Ziad Directs Marc - A behind-the-scenes shot of Director/Producer Ziad H. Hamzeh directing Screenwriter/Producer Marc Sandler who plays Simon Penn. Photos by Carlos DeMello.

An investor who Ziad and I had approached just prior to the firing had decided to buy into Shadow Glories for one-tenth of the budget. But now we had to go to him and inform him that we had fired our executive producers, and that more than likely it would take another year to build new contacts to complete the financing. With our hearts in our throats and a fire in our bellies we met with our solo investor. And within five minutes of our conversation he said, "You know, I re-read the script and prospectus again last night. I think the timing for this story is perfect. Here's what I want to do. How about I finance the entire thing and give you guys total creative control? I'll be the moneyman, you be the artists. That's what you do best, that's what I do best. And together we'll all win."

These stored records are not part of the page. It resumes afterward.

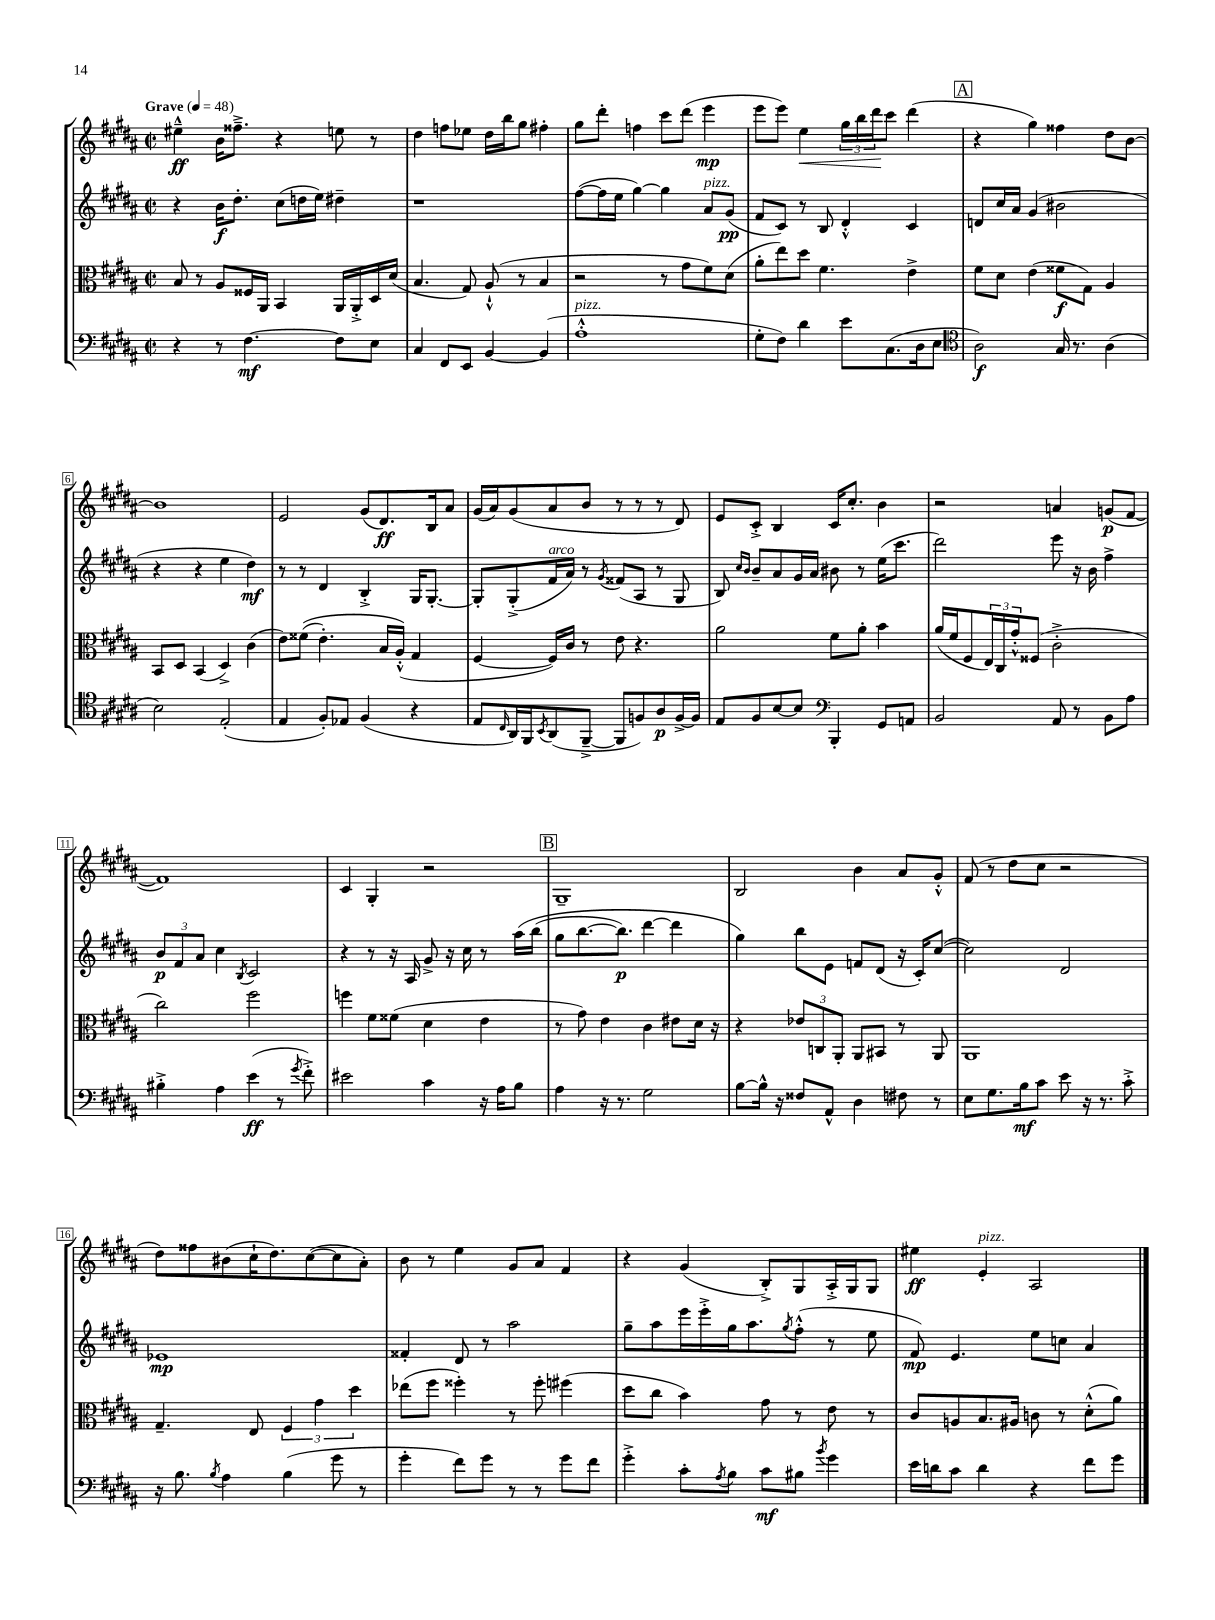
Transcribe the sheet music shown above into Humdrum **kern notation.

**kern	**dynam	**kern	**dynam	**kern	**dynam	**kern	**dynam
*part4	*part4	*part3	*part3	*part2	*part2	*part1	*part1
*staff4	*staff4	*staff3	*staff3	*staff2	*staff2	*staff1	*staff1
*clefF4	*	*clefC3	*	*clefG2	*	*clefG2	*
*k[f#c#g#d#a#]	*	*k[f#c#g#d#a#]	*	*k[f#c#g#d#a#]	*	*k[f#c#g#d#a#]	*
*M2/2	*	*M2/2	*	*M2/2	*	*M2/2	*
*met(c|)	*	*met(c|)	*	*met(c|)	*	*met(c|)	*
*MM48	*	*MM48	*	*MM48	*	*MM48	*
=1	=1	=1	=1	=1	=1	=1	=1
!	!	!	!	!	!	!LO:TX:a:B:t=Grave	!
4r	.	8B/	.	4r	.	4ee#X~^^\	ff
.	.	8r	.	.	.	.	.
8r	.	8A#/L	.	16b\KL	f	16b\KL	.
.	.	.	.	8.dd#'\J	.	8.ff##X~^\J	.
[4.F#\	mf	16F##X/L	.	.	.	.	.
.	.	16AA#/JJ	.	.	.	.	.
.	.	4BB/	.	(8cc#\L	.	4r	.
.	.	.	.	16ddn\L	.	.	.
.	.	.	.	16ee\JJ)	.	.	.
8F#\L]	.	16AA#/LL	.	4dd#X~\	.	8een\	.
.	.	16AA#'^/	.	.	.	.	.
8E\J	.	16D#/	.	.	.	8r	.
.	.	(16d#/JJ	.	.	.	.	.
=2	=2	=2	=2	=2	=2	=2	=2
4C#/	.	4.B/	.	1r	.	4dd#\	.
8FF#/L	.	.	.	.	.	8ffn\L	.
8EE/J	.	8G#/)	.	.	.	8ee-X\J	.
[4BB/	.	(8A#`^^/	.	.	.	16dd#\LL	.
.	.	.	.	.	.	16bb\J	.
.	.	8r	.	.	.	8gg#\J	.
(4BB/]	.	4B/	.	.	.	4ff#X'\	.
=3	=3	=3	=3	=3	=3	=3	=3
!LO:TX:a:i:t=pizz.	!	!	!	!	!	!	!
1A#'^^	.	2r	.	([8ff#\L	.	8gg#\L	.
.	.	.	.	16ff#\L]	.	8ddd#'\J	.
.	.	.	.	16ee\JJ	.	.	.
.	.	.	.	[4gg#\)	.	4ffn\	.
.	.	8r	.	4gg#\]	.	8ccc#\L	.
.	.	8g#\L	.	.	.	(8ddd#\J	.
!	!	!	!	!LO:TX:a:i:t=pizz.	!	!	!
.	.	8f#\)	.	8a#/L	.	4eee\	mp
.	.	(8d#\J	.	(8g#/J	pp	.	.
=4	=4	=4	=4	=4	=4	=4	=4
8G#'\L	.	8a#'\L	.	8f#/L	.	8eee\L	.
8F#\J)	.	8ee\)	.	8c#/J)	.	8eee\J)	.
!	!	!	!	!	!	!	!LO:HP:b
4d#\	.	8dd#\J	.	8r	.	4ee\	<
.	.	4.f#\	.	8B/	.	.	.
8e\L	.	.	.	4d#'^^/	.	24gg#\LL	.
.	.	.	.	.	.	24bb\	.
.	.	.	.	.	.	24ddd#\J	.
(8.C#\	.	.	.	.	.	8ccc#\J	[
.	.	4e^\	.	4c#/	.	(4ddd#\	.
16D#\k	.	.	.	.	.	.	.
8E\J	.	.	.	.	.	.	.
!!LO:REH:place=s1:t=A
=5	=5	=5	=5	=5	=5	=5	=5
*clefC4	*	*	*	*	*	*	*
2A#\)	f	8f#\L	.	8dn/L	.	4r	.
.	.	8d#\J	.	16cc#/L	.	.	.
.	.	.	.	16a#/JJ	.	.	.
.	.	(4e\	.	(4g#/	.	4gg#\)	.
16G#/	.	8f##X\L	f	2b#X\	.	4ff##X\	.
8.r	.	.	.	.	.	.	.
.	.	8G#\J)	.	.	.	.	.
(4A#\	.	4A#/	.	.	.	8dd#\L	.
.	.	.	.	.	.	[8b\J	.
!!LO:LB:g=z
=6	=6	=6	=6	=6	=6	=6	=6
2B\)	.	8BB/L	.	4r	.	1b]	.
.	.	8D#/J	.	.	.	.	.
.	.	(4BB/	.	4r	.	.	.
(2E'/	.	4D#^/)	.	4ee\	.	.	.
.	.	(4c#\	.	4dd#\)	mf	.	.
=7	=7	=7	=7	=7	=7	=7	=7
4E/	.	8e\L)	.	8r	.	2e/	.
.	.	((8f##X\J	.	8r	.	.	.
8F#'/L)	.	4.e'\)	.	4d#/	.	.	.
8E-X/J	.	.	.	.	.	.	.
(4F#/	.	.	.	4B'^/	.	(8g#/L	.
.	.	16B/LL	.	.	.	8.d#/)	ff
.	.	(16A#'^^/JJ)	.	.	.	.	.
4r	.	4G#/	.	16G#/KL	.	.	.
.	.	.	.	[8.G#'/J	.	16B/k	.
.	.	.	.	.	.	8a#/J	.
=8	=8	=8	=8	=8	=8	=8	=8
8E/L	.	[4F#/	.	8G#'/L]	.	(16g#/LL	.
.	.	.	.	.	.	16a#/J)	.
16qqC#/	.	.	.	.	.	.	.
16AA#/L)	.	.	.	(8G#'^/	.	(8g#/	.
16FF#/J	.	.	.	.	.	.	.
8qBB/	.	.	.	.	.	.	.
!	!	!	!	!LO:TX:a:i:t=arco	!	!	!
(8AA#/	.	16F#/LL])	.	16f#/L	.	8a#/	.
.	.	16c#/JJ	.	16a#/JJ)	.	.	.
[8FF#~^/J	.	8r	.	8r	.	8b/J	.
.	.	.	.	8qg#/	.	.	.
8FF#/L]	.	8e\	.	(8f##X/L	.	8r	.
8Fn/)	.	4.r	.	8A#/J	.	8r	.
8A#/	p	.	.	8r	.	8r	.
[16F^/L	.	.	.	8G#/	.	8d#/)	.
16F/JJ]	.	.	.	.	.	.	.
=9	=9	=9	=9	=9	=9	=9	=9
8E/L	.	2a#\	.	8B/)	.	8e/L	.
.	.	.	.	16qqcc#/LL	.	.	.
.	.	.	.	16qqb/JJ	.	.	.
8F#/	.	.	.	8b~/L	.	8c#'^/J	.
[8B/	.	.	.	8a#/	.	4B/	.
8B/J]	.	.	.	16g#/L	.	.	.
.	.	.	.	16a#/JJ	.	.	.
*clefF4	*	*	*	*	*	*	*
4BBB'/	.	8f#\L	.	8b#X\	.	16c#/KL	.
.	.	.	.	.	.	8.cc#'/J	.
.	.	8a#'\J	.	8r	.	.	.
8GG#/L	.	4b\	.	(16ee\KL	.	4b\	.
.	.	.	.	8.ccc#\J	.	.	.
8AAn/J	.	.	.	.	.	.	.
=10	=10	=10	=10	=10	=10	=10	=10
2BB/	.	(16a#/LL	.	2ddd#\)	.	2r	.
.	.	16f#/J	.	.	.	.	.
.	.	8F#/	.	.	.	.	.
.	.	24E/L)	.	.	.	.	.
.	.	24C#/	.	.	.	.	.
.	.	24g#'^^/J	.	.	.	.	.
.	.	(8F##X/J	.	.	.	.	.
8AA#/	.	2c#'^\	.	8eee\	.	4an/	.
8r	.	.	.	16r	.	.	.
.	.	.	.	16b\	.	.	.
8BB\L	.	.	.	4ff#^\	.	(8gn/L	p
8A#\J	.	.	.	.	.	[8f#/J	.
!!LO:LB:g=z
=11	=11	=11	=11	=11	=11	=11	=11
4B#X'^\	.	2cc#\)	.	12b/L	p	1f#])	.
.	.	.	.	12f#/	.	.	.
.	.	.	.	12a#/J	.	.	.
4A#\	.	.	.	4cc#\	.	.	.
.	.	.	.	8qB/	.	.	.
(4e\	ff	2ff#\	.	2c#/	.	.	.
8r	.	.	.	.	.	.	.
8qg#/	.	.	.	.	.	.	.
8f#'^\)	.	.	.	.	.	.	.
=12	=12	=12	=12	=12	=12	=12	=12
2e#X\	.	4ffn\	.	4r	.	4c#/	.
.	.	8f#\L	.	8r	.	4G#'/	.
.	.	(8f##X\J	.	16r	.	.	.
.	.	.	.	16A#/	.	.	.
4c#\	.	4d#\	.	8g#^/	.	2r	.
.	.	.	.	16r	.	.	.
.	.	.	.	16cc#\	.	.	.
16r	.	4e\	.	8r	.	.	.
16A#\KL	.	.	.	.	.	.	.
8B\J	.	.	.	(16aa#\LL	.	.	.
.	.	.	.	(16bb\JJ	.	.	.
!!LO:REH:place=s1:t=B
=13	=13	=13	=13	=13	=13	=13	=13
4A#\	.	8r	.	8gg#\L	.	1G#~	.
.	.	8g#\)	.	[8.bb\	.	.	.
16r	.	4e\	.	.	.	.	.
8.r	.	.	.	8.bb\J])	p	.	.
2G#\	.	4c#\	.	[4ddd#\	.	.	.
.	.	8e#X\L	.	4ddd#\]	.	.	.
.	.	16d#\Jk	.	.	.	.	.
.	.	16r	.	.	.	.	.
=14	=14	=14	=14	=14	=14	=14	=14
[8B\L	.	4r	.	4gg#\)	.	2B/	.
16B^^\Jk]	.	.	.	.	.	.	.
16r	.	.	.	.	.	.	.
8F##X/L	.	12e-X/L	.	8bb\L	.	.	.
.	.	12Cn/	.	.	.	.	.
8AA#^^/J	.	.	.	8e\J	.	.	.
.	.	12AA#'/J	.	.	.	.	.
4D#\	.	8AA#/L	.	8fn/L	.	4b\	.
.	.	8BB#X/J	.	(8d#/J	.	.	.
8F#X\	.	8r	.	16r	.	8a#/L	.
.	.	.	.	16c#'/KL)	.	.	.
8r	.	8AA#/	.	([8cc#/J	.	8g#'^^/J	.
=15	=15	=15	=15	=15	=15	=15	=15
8E\L	.	1AA#	.	2cc#\])	.	(8f#/	.
8.G#\	.	.	.	.	.	8r	.
.	.	.	.	.	.	8dd#\L	.
16B\k	mf	.	.	.	.	.	.
8c#\J	.	.	.	.	.	8cc#\J	.
8e\	.	.	.	2d#/	.	2r	.
16r	.	.	.	.	.	.	.
8.r	.	.	.	.	.	.	.
8c#'^\	.	.	.	.	.	.	.
!!LO:LB:g=z
=16	=16	=16	=16	=16	=16	=16	=16
16r	.	4.G#~/	.	1e-X	mp	8dd#\L)	.
8.B\	.	.	.	.	.	.	.
.	.	.	.	.	.	8ff##X\	.
8qB/	.	.	.	.	.	.	.
4A#\	.	.	.	.	.	(8b#X\	.
.	.	8E/	.	.	.	16cc#`\K	.
.	.	.	.	.	.	8.dd#\)	.
(4B\	.	6F#/	.	.	.	.	.
.	.	.	.	.	.	([8cc#\	.
.	.	6g#\	.	.	.	.	.
8g#\	.	.	.	.	.	8cc#\]	.
.	.	6dd#\	.	.	.	.	.
8r	.	.	.	.	.	8a#'\J)	.
=17	=17	=17	=17	=17	=17	=17	=17
4g#'\	.	(8ee-X\L	.	4f##X'/	.	8b\	.
.	.	8ff#\J	.	.	.	8r	.
8f#\L)	.	4ff##X'\)	.	8d#/	.	4ee\	.
8g#\J	.	.	.	8r	.	.	.
8r	.	8r	.	2aa#\	.	8g#/L	.
8r	.	8ff##'\	.	.	.	8a#/J	.
8g#\L	.	(4ff#X\	.	.	.	4f#/	.
8f#\J	.	.	.	.	.	.	.
=18	=18	=18	=18	=18	=18	=18	=18
4g#'^\	.	8dd#\L	.	8gg#~\L	.	4r	.
.	.	8cc#\J	.	8aa#\	.	.	.
8c#'\L	.	4b\)	.	16eee\L	.	(4g#/	.
.	.	.	.	16eee'^\	.	.	.
8qA#/	.	.	.	.	.	.	.
8B\J	.	.	.	16gg#\J	.	.	.
.	.	.	.	8.aa#\	.	.	.
8c#\L	mf	8g#\	.	.	.	8B'^/L)	.
.	.	.	.	8qgg#/	.	.	.
8B#X\J	.	8r	.	(8ff#'^^\J	.	8G#/	.
8qb/	.	.	.	.	.	.	.
4g#\	.	8e\	.	8r	.	16A#'^/L	.
.	.	.	.	.	.	16G#/J	.
.	.	8r	.	8ee\	.	8G#/J	.
=19	=19	=19	=19	=19	=19	=19	=19
16e\LL	.	8c#/L	.	8f#/)	mp	4ee#X\	ff
16dn\J	.	.	.	.	.	.	.
8c#\J	.	8An/	.	4.e/	.	.	.
!	!	!	!	!	!	!LO:TX:a:i:t=pizz.	!
4d\	.	8.B/	.	.	.	4e'/	.
.	.	16A#X/Jk	.	.	.	.	.
4r	.	8cn\	.	8ee\L	.	2A#/	.
.	.	8r	.	8ccn\J	.	.	.
8f#\L	.	(8d#'^^\L	.	4a#/	.	.	.
8g#\J	.	8a#\J)	.	.	.	.	.
==	==	==	==	==	==	==	==
*-	*-	*-	*-	*-	*-	*-	*-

Ziad and I looked at each other as our jaws slapped the floor. We'd gotten it all. Everything. The works. "Um..." we said in unison, "okay."

Four days later, on a handshake alone, a check arrived at my door for the entire budget of the film. Ziad went into pre-production high-gear like I'd never seen him before, I continued honing and honing the script to a fine edge, and by the end of summer 2000, Shadow Glories was a naive guy's-with-no-practical-method-behind-his-madness twenty-four-year-old dream come true.

So, I've got to wonder: is there a moral to my life's love story - a love for my story, my characters, my muse, my dreams? Well, let me put it this way, if after all this I have to spell it out for you, you're probably not ready to hear it anyway.